**What to do**
Please update the entries starting at the line containing "pose: elev=315.9 azim=111.2" and ending at the line containing "Dot at: (284, 284)" by changing "dist" to "distance", leaving everything else as is. Give back only those lines.

**Input for this task**
+ + + + + + +

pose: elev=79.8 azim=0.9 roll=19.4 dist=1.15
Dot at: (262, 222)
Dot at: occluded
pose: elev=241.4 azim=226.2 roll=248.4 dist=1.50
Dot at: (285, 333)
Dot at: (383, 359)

+ + + + + + +

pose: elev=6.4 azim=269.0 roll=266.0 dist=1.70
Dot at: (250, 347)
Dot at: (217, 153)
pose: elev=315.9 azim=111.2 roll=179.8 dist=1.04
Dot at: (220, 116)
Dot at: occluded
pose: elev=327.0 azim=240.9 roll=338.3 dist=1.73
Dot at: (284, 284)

+ + + + + + +

**The reply**
pose: elev=315.9 azim=111.2 roll=179.8 distance=1.04
Dot at: (220, 116)
Dot at: occluded
pose: elev=327.0 azim=240.9 roll=338.3 distance=1.73
Dot at: (284, 284)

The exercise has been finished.